Work to complete: Please report every line below that contains the string "derivedFrom", where case counts.

-=-=-=-=-

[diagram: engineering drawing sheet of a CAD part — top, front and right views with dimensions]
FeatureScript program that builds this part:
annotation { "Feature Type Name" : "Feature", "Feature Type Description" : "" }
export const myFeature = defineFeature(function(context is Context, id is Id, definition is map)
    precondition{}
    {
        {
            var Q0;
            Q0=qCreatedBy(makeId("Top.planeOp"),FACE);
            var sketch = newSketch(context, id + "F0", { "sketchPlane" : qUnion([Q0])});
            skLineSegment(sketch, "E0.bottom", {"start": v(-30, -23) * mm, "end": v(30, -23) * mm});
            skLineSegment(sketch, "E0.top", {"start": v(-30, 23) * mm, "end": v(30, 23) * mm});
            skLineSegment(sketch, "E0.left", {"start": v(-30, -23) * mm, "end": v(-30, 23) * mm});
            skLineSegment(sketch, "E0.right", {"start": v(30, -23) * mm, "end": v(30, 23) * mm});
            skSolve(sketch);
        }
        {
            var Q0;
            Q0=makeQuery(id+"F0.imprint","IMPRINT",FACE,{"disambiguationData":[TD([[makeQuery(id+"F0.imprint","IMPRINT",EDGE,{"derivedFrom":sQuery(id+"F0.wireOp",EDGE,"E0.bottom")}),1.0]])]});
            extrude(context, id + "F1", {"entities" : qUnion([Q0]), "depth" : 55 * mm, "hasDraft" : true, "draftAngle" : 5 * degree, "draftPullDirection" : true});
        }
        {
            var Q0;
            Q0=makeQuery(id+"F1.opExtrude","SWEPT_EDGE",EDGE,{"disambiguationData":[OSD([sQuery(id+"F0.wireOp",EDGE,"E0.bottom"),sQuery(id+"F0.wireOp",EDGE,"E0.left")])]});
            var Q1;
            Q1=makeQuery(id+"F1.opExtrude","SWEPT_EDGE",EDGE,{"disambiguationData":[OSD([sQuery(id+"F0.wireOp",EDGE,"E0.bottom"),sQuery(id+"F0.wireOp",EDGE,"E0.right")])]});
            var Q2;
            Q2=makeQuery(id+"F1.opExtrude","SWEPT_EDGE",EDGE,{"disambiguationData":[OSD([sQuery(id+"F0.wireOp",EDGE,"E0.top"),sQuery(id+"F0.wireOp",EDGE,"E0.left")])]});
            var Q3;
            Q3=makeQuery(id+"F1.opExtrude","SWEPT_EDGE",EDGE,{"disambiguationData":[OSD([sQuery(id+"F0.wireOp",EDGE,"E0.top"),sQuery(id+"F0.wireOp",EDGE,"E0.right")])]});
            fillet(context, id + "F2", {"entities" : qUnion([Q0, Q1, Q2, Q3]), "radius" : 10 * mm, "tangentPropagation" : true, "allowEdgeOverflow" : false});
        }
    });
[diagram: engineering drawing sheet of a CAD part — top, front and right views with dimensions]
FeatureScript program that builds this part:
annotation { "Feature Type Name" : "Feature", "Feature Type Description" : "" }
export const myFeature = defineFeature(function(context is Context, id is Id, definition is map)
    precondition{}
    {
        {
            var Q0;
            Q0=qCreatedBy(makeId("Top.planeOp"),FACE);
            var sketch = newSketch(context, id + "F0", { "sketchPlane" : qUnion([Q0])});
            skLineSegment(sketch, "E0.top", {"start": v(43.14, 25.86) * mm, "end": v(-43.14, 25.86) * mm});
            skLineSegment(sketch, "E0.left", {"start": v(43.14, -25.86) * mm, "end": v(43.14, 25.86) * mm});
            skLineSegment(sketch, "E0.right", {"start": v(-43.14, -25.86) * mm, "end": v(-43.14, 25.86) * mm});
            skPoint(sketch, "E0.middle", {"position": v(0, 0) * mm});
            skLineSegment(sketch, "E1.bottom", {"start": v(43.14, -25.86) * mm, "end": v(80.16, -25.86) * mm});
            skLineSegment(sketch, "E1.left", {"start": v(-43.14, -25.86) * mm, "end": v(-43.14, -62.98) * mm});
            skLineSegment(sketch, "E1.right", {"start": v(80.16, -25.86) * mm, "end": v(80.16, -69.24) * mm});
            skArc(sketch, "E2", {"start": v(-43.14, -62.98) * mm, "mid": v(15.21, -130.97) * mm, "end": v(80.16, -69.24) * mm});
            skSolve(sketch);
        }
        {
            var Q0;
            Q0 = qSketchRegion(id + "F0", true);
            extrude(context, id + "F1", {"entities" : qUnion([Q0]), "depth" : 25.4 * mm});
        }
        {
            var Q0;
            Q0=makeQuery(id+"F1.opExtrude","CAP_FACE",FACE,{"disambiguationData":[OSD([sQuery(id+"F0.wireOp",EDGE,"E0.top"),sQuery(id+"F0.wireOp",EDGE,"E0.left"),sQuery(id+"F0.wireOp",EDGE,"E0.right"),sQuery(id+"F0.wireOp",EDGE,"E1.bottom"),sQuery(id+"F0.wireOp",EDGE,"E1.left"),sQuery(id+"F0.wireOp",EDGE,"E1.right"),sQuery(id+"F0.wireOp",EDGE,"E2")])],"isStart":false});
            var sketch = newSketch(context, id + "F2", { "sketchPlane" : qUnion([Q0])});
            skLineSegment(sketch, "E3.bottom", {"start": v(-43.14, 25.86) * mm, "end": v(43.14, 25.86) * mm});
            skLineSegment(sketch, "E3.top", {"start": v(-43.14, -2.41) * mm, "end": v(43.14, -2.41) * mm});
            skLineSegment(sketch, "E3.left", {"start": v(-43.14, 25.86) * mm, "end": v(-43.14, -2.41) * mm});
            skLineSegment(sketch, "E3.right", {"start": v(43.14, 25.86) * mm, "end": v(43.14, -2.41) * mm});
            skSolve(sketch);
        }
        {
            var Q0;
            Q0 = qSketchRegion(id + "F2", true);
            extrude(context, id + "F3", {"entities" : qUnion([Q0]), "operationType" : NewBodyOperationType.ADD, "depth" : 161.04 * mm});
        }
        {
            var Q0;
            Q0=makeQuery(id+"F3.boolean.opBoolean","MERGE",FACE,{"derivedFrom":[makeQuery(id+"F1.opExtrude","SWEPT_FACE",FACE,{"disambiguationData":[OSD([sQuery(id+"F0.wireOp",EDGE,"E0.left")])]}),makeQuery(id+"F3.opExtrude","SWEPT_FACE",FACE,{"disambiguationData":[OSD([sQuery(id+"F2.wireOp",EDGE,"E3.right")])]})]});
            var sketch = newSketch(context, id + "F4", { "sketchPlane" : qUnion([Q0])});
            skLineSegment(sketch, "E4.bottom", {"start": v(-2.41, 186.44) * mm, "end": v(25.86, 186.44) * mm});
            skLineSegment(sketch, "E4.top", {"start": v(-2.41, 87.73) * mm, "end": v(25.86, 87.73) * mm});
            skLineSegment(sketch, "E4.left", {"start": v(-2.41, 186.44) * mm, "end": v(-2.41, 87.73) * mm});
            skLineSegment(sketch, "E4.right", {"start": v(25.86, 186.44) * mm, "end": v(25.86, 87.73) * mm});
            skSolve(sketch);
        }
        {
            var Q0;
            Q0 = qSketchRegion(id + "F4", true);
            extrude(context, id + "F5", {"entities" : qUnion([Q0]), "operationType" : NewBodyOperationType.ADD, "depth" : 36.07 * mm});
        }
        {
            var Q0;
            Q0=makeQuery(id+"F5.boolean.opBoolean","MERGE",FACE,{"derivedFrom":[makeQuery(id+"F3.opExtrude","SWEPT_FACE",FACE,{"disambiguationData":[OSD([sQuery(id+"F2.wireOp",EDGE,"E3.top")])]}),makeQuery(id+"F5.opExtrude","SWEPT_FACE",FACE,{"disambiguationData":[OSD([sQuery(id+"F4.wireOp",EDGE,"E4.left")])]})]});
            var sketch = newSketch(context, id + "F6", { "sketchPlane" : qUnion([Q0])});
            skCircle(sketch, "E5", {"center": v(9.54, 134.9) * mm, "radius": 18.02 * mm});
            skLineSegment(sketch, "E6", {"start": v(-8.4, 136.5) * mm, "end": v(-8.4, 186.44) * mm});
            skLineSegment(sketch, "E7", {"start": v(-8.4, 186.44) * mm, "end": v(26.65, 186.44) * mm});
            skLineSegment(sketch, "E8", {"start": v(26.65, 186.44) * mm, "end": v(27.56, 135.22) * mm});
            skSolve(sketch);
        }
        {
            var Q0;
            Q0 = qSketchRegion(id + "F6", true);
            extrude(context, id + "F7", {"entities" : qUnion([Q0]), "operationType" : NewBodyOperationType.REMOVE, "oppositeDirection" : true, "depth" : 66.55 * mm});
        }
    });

-=-=-=-=-

Exercise result:
            Q0=makeQuery(id+"F0.imprint","IMPRINT",FACE,{"disambiguationData":[TD([[makeQuery(id+"F0.imprint","IMPRINT",EDGE,{"derivedFrom":sQuery(id+"F0.wireOp",EDGE,"E0.bottom")}),1.0]])]});
            Q0=makeQuery(id+"F3.boolean.opBoolean","MERGE",FACE,{"derivedFrom":[makeQuery(id+"F1.opExtrude","SWEPT_FACE",FACE,{"disambiguationData":[OSD([sQuery(id+"F0.wireOp",EDGE,"E0.left")])]}),makeQuery(id+"F3.opExtrude","SWEPT_FACE",FACE,{"disambiguationData":[OSD([sQuery(id+"F2.wireOp",EDGE,"E3.right")])]})]});
            Q0=makeQuery(id+"F5.boolean.opBoolean","MERGE",FACE,{"derivedFrom":[makeQuery(id+"F3.opExtrude","SWEPT_FACE",FACE,{"disambiguationData":[OSD([sQuery(id+"F2.wireOp",EDGE,"E3.top")])]}),makeQuery(id+"F5.opExtrude","SWEPT_FACE",FACE,{"disambiguationData":[OSD([sQuery(id+"F4.wireOp",EDGE,"E4.left")])]})]});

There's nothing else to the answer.